**EXERCISE REQUIREMENTS:**
Output exactly the lines spanning from the line containing "nose: (769, 258)" to the last line of the entries, inclusive.

(Pose estimation data)
----
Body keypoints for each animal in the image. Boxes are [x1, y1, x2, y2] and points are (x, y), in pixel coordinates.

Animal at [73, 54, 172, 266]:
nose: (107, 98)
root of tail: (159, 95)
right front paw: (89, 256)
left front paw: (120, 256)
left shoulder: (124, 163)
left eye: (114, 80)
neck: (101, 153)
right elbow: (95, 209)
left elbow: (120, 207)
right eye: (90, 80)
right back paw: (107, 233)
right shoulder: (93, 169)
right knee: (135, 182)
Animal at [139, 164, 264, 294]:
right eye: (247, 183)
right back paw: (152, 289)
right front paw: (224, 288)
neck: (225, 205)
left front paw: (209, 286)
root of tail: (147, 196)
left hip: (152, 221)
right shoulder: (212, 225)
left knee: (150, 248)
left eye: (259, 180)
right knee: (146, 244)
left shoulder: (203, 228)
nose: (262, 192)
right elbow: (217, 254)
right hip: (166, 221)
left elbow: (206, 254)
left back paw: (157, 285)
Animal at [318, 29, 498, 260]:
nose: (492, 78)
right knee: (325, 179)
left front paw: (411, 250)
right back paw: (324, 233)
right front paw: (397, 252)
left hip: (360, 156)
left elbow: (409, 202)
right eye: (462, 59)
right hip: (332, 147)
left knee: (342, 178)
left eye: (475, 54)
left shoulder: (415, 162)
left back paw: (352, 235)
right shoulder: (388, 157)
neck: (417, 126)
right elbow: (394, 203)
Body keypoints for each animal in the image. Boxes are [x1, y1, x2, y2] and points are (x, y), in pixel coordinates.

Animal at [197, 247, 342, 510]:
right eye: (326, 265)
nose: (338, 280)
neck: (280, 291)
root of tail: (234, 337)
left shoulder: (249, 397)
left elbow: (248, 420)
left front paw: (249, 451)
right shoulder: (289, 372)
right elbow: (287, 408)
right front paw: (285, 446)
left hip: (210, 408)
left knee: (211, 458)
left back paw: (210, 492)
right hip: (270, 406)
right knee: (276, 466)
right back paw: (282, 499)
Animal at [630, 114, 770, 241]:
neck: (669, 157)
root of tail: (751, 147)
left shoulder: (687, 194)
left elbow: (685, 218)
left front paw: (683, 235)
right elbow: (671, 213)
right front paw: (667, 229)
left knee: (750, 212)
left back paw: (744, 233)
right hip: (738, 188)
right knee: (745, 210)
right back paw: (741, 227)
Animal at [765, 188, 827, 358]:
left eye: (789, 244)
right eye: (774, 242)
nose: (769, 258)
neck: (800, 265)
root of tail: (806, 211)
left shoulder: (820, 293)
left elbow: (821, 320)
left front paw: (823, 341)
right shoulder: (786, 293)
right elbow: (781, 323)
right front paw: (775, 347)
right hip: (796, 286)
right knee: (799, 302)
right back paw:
----
**TASK SOLUTION:**
nose: (769, 258)
neck: (800, 265)
root of tail: (806, 211)
left shoulder: (820, 293)
left elbow: (821, 320)
left front paw: (823, 341)
right shoulder: (786, 293)
right elbow: (781, 323)
right front paw: (775, 347)
right hip: (796, 286)
right knee: (799, 302)
right back paw:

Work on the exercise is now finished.